Although some believe a self-service laundry business provides passive income, the reverse is more often true. Not only are the steps and tasks required to open a laundromat different from many other small businesses, but many owners also find that ongoing safety, security and liability concerns make active ownership a must. For starters, the right vendor, equipment and utilities setup, insurance and security procedures are vital considerations.
Select a Vendor
Multitudes of options make it vital to shop around before choosing an equipment vendor. In addition to selecting a vendor with whom you feel comfortable, look for one with financing terms that suit your business and who can install and service the equipment you purchase. In addition, ask for client references. When doing a reference check, ask about delivery times, the speed and quality of service calls and any maintenance training the vendor provides. If you need assistance in locating potential vendors, the Coin Laundry Association has both distributor and manufacturer buyer’s guides.
Equipment and Utilities
According to HK Laundry Equipment, an average size coin-operated laundromat requires about 26 commercial washers and 26 dryers. For washers, front-loading equipment not only is more energy-efficient but also produces cleaner clothes. Consider your target market in deciding how to apportion sizes for washers, which include 20, 30, 40, 60, 80 and 100 pounds. For dryers, the California Energy Commission reports that gas dryers are more energy-efficient, and 30 pounds is the most common size. Utilities requirements for an average-size laundromat are a 1.5-inch to 2-inch water line, 2 million BTUs per hour of natural or LP gas, a 4-inch to 6-inch waste line and 200 amps of 208 to 240 volts of electricity.
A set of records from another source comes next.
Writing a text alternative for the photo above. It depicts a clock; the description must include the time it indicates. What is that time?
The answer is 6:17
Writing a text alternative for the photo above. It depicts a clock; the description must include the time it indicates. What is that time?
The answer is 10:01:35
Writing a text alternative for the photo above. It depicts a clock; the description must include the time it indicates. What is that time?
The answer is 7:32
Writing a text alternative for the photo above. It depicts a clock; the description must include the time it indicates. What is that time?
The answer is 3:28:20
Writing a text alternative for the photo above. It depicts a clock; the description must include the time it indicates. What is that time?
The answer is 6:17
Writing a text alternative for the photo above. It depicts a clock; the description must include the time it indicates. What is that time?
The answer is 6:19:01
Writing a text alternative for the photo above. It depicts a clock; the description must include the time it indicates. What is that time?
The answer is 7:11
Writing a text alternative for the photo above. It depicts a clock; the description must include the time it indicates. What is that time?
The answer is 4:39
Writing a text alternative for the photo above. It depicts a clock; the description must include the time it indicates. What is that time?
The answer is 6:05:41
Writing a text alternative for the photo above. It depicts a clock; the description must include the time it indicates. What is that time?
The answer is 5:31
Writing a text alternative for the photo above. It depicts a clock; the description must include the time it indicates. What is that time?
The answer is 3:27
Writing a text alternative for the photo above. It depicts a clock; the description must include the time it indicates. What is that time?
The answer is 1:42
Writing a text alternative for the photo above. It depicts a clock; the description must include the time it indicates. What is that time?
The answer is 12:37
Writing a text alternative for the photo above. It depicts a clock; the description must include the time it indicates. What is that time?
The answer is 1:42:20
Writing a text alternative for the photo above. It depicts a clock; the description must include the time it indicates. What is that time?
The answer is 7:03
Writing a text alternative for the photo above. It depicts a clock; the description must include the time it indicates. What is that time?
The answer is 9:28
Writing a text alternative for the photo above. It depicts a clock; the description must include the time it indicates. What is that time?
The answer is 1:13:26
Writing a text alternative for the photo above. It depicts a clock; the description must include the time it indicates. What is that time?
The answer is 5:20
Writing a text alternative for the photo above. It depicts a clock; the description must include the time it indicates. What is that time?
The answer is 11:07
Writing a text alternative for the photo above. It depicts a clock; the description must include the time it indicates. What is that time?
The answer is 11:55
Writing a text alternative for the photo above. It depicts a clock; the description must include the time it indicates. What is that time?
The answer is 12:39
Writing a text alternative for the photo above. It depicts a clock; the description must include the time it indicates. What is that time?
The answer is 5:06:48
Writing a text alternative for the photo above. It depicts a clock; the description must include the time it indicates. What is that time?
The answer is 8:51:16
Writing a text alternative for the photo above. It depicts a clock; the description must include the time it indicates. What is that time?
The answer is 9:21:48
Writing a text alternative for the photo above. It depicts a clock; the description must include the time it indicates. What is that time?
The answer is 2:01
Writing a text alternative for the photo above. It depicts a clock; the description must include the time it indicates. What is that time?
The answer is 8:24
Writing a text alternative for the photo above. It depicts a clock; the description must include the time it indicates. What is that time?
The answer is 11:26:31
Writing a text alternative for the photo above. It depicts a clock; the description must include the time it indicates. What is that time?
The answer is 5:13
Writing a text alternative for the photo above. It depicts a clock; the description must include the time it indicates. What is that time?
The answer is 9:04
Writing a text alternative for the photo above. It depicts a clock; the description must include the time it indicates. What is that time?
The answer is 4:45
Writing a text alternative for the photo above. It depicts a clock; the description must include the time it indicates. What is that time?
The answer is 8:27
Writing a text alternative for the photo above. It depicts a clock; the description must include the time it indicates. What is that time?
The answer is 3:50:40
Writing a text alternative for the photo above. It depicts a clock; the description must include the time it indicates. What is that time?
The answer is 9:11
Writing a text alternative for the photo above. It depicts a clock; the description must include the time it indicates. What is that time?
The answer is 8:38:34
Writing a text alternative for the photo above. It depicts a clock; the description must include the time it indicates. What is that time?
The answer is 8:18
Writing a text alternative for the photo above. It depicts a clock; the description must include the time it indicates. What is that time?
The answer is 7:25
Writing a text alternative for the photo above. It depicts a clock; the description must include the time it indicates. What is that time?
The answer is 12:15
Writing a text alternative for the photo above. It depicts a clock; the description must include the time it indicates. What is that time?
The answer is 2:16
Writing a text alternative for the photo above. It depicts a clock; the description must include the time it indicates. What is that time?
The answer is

Irving Weber Associates, a specialized insurance provider, says that although fires represent the biggest financial risk, slips and falls are the most common risks. In addition to general liability insurance, you’ll also need coverage that pertains specifically to laundry businesses. For most businesses, this includes property, equipment breakdown and customer goods coverage. If you’re considering whether to staff your facility with full-time attendants, note that that an unattended store poses greater insurance risks. In addition, without an employee witness, claims from slip and fall accidents or theft can be more difficult to defend.
Safety and Security
Develop policies and procedures that focus on safety and security before the business opens. For example, preventative maintenance procedures such as regularly inspecting lint screens and cleaning out duct work are vital to reducing the chances for dryer fires. Install alarms on coin changers, point video surveillance cameras on the changer, and use signage to inform customers that cameras are present and recording. Train employees on fire safety procedures, such as using fire extinguishers and emergency shut-off switches on laundry equipment correctly.